**INSTRUCTIONS FOR THE TASK**: Please reproduce the following lines word for word.

★ ★ ★ ★

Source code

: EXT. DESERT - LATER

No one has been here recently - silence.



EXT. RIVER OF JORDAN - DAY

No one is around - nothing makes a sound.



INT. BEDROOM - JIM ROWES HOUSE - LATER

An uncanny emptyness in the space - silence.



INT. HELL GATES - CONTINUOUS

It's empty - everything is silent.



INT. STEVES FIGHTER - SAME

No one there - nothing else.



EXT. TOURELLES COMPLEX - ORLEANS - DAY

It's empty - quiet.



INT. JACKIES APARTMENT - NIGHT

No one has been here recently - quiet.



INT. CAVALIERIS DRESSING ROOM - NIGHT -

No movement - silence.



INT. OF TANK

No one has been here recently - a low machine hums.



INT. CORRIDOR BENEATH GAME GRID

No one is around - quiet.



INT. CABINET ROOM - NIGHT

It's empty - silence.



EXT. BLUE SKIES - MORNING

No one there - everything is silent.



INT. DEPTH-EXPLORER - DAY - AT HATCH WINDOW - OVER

★ ★ ★ ★

**RESPONSE AREA**:
Source code

: EXT. DESERT - LATER

No one has been here recently - silence.



EXT. RIVER OF JORDAN - DAY

No one is around - nothing makes a sound.



INT. BEDROOM - JIM ROWES HOUSE - LATER

An uncanny emptyness in the space - silence.



INT. HELL GATES - CONTINUOUS

It's empty - everything is silent.



INT. STEVES FIGHTER - SAME

No one there - nothing else.



EXT. TOURELLES COMPLEX - ORLEANS - DAY

It's empty - quiet.



INT. JACKIES APARTMENT - NIGHT

No one has been here recently - quiet.



INT. CAVALIERIS DRESSING ROOM - NIGHT -

No movement - silence.



INT. OF TANK

No one has been here recently - a low machine hums.



INT. CORRIDOR BENEATH GAME GRID

No one is around - quiet.



INT. CABINET ROOM - NIGHT

It's empty - silence.



EXT. BLUE SKIES - MORNING

No one there - everything is silent.



INT. DEPTH-EXPLORER - DAY - AT HATCH WINDOW - OVER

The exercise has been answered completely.